Thinking of My Heroes

January 20th, 2017 by Patricia Jehle Leave a reply »

How are you doing today?

This morning I woke up early and angry, both of those things are not very common for me, so I pondered and asked myself why I was feeling this way and realized it is because today is January 20, 2017.

Then I gathered my will and wits and thought about positive people that I look up to, past and present and I was encouraged. My heroes.

Be encouraged today by your heroes.

Here are three of mine: my mother (surprise!), my father-in-law, and my friend, B. Although I have many more and could write a book about my unsung heroes, I will write a blog about these three.

 

My mother, Marge Christensen, became a widow when I was four and she was just over 40 years old. Having lived all her life with first her biological family and then with my dad and siblings, being single was a strange experience, and being a single mom in the 60s, put her in a place of discrimination and where we lived, not very high “on the totem pole”. Mom worked in a factory and had married before finishing high school, which in her time was quite the norm. Mom, a product of circumstances and her time, became a strong feminist and a very healthy positive independent woman and much of this transformation happened before my very eyes. She worked long hard hours, saved, was independent in so many ways- bought her own car, home and furniture, planned her – our – future (all for the first, and then many times) and lived a good life. Mom had a long, happy retirement and lived to be 92. She was healthy until just before she died in 2015. At the funeral my sibs made me say something and I think I said a version of this: my mother was a smart, strong and very sexy woman who was positive about life. Today I remember that positivity.

 

My father-in-law, Werner Jehle, was a highly trained watchmaker, the old fashioned kind who could actually make and fix really expensive hig-quality watches. He and his wife grew up in Germany near the Swiss border and one of their dreams, besides going to Canada, was moving to Switzerland, the land of watches. So they did move to Switzerland, first to Baden and then to Bern where my husband was born. But circumstances change and for Werner the issue was that digital watches had become the craze and he saw little future as a watchmaker, anymore.
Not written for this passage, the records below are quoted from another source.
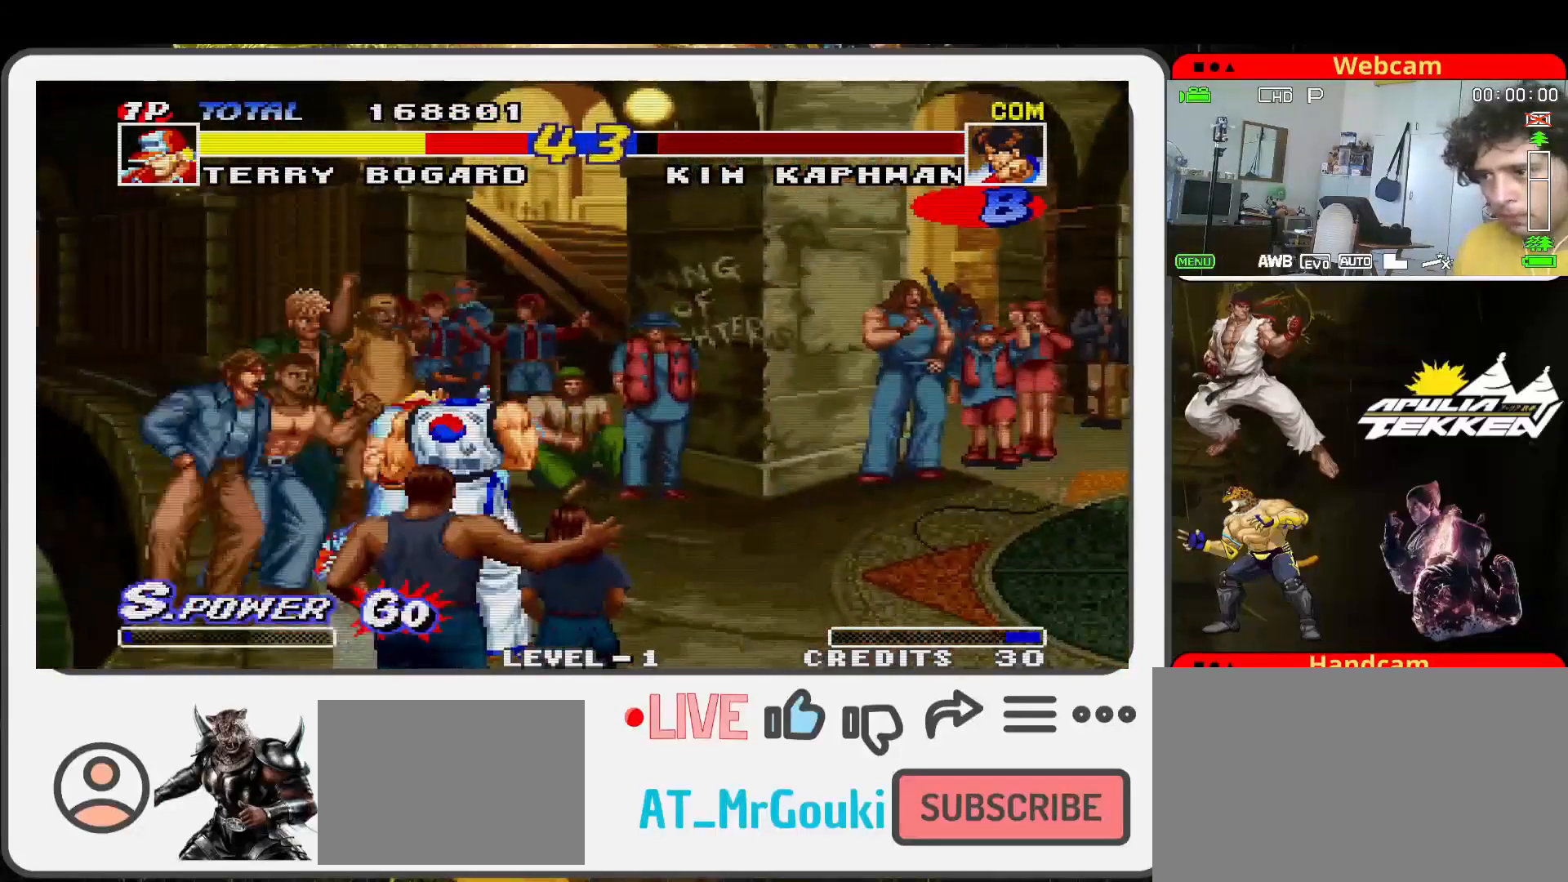
{"dt_ms": 500, "buttons": [], "left_stick": "right", "events": [[67, "SQUARE", "up"], [67, "TRIANGLE", "down"], [167, "SQUARE", "down"], [167, "left_stick", "right"], [200, "TRIANGLE", "up"], [267, "SQUARE", "up"], [400, "left_stick", "down"], [500, "left_stick", "right"]]}
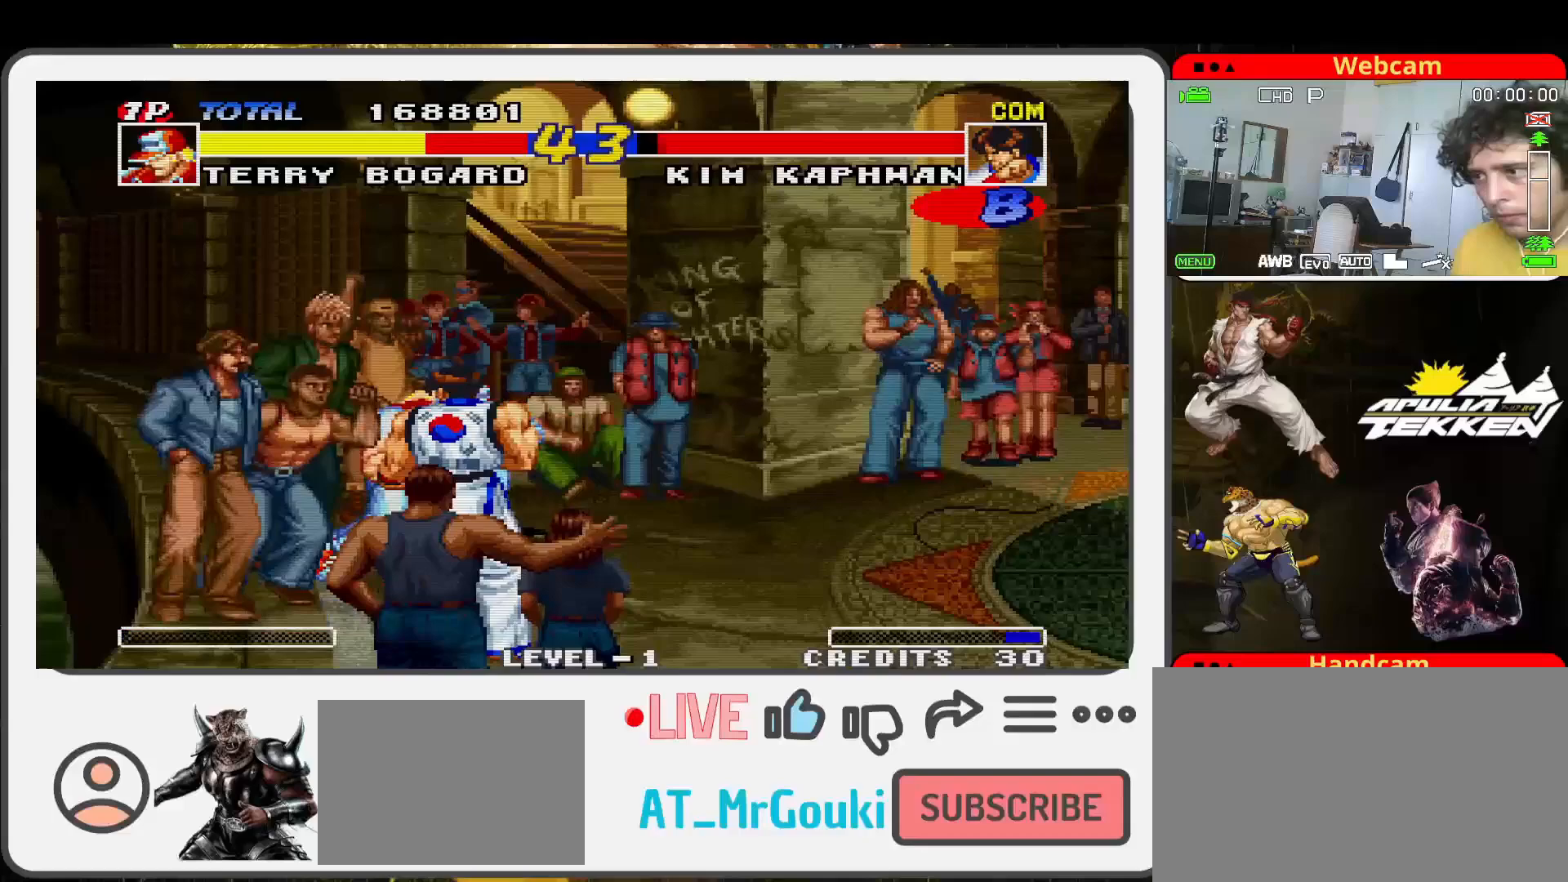
{"dt_ms": 500, "buttons": [], "left_stick": "center", "events": [[100, "left_stick", "up-right"], [467, "left_stick", "center"]]}
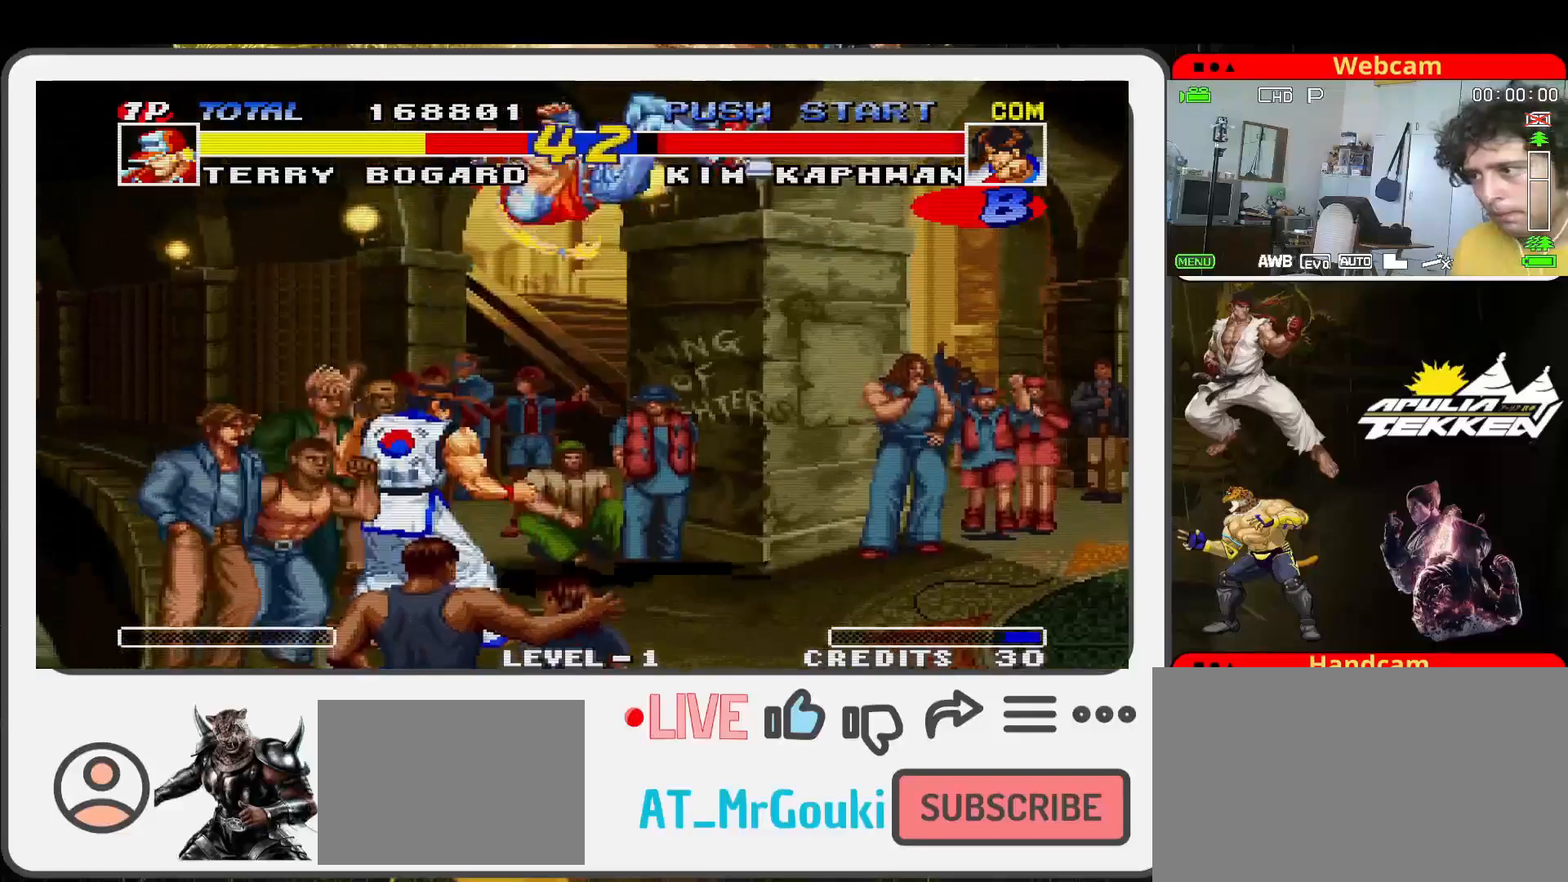
{"dt_ms": 500, "buttons": ["TRIANGLE"], "left_stick": "left", "events": [[133, "left_stick", "left"], [300, "SQUARE", "down"], [400, "TRIANGLE", "down"], [433, "SQUARE", "up"]]}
So Werner took an opportunity given him by the government and trained as an elementary school teacher. He was not so young anymore, but he saw an opportunity and took it. He and wife Elisabeth moved to the countryside with their family and Werner became the village teacher, which is also not an easy life for him as you are seen as a public figure of sorts; and Werner was a rather shy man. But he made the best of the situation, eventually moving back to Baden and then retiring there. He saw an opportunity and made the best of his situation. He took positive steps and benefitted from his good choices.

 

My friend, B, came to Switzerland with his wife and son as a political refugee. Because he is still a political refugee and because his homeland is still in a dangerous state, his name will remain a secret. B was a successful engineer at home and he and his family had had a middle class lifestyle in a place where there was a very small middle class. Then he moved here to Switzerland where he didn’t know the language and his work training and experience “didn’t count”. So, B learned German and got trained as a tradesman. B chose to continue forward and to think positively, even in a terrible situation. He and his wife and son have settled well here and Switzerland has become their new home, even though they still miss their first home. As someone who has moved to Switzerland under “easy” circumstances, I know transitions can be hard, and B was able to make that transition, and yet another hard transition: learning a new profession and then working in a foreign language. What a hero for me! He was positive even when his circumstances were bleak. B was strong, made hard changes and moved onwards and upwards.

 

I have other, more famous heroes. You probably do, too. This week I say goodbye to one hero who was my president, and I took a day to remember another: Martin Luther King Jr. Neither of those men had easy lives and yet they were positive and grace-full to the end. My hat goes off to both of them, too.

So, what can I do today? Remember my heroes and think positively and move forward, making good choices. One day, one step at a time. I suggest you do the same. Who are your heroes? Why?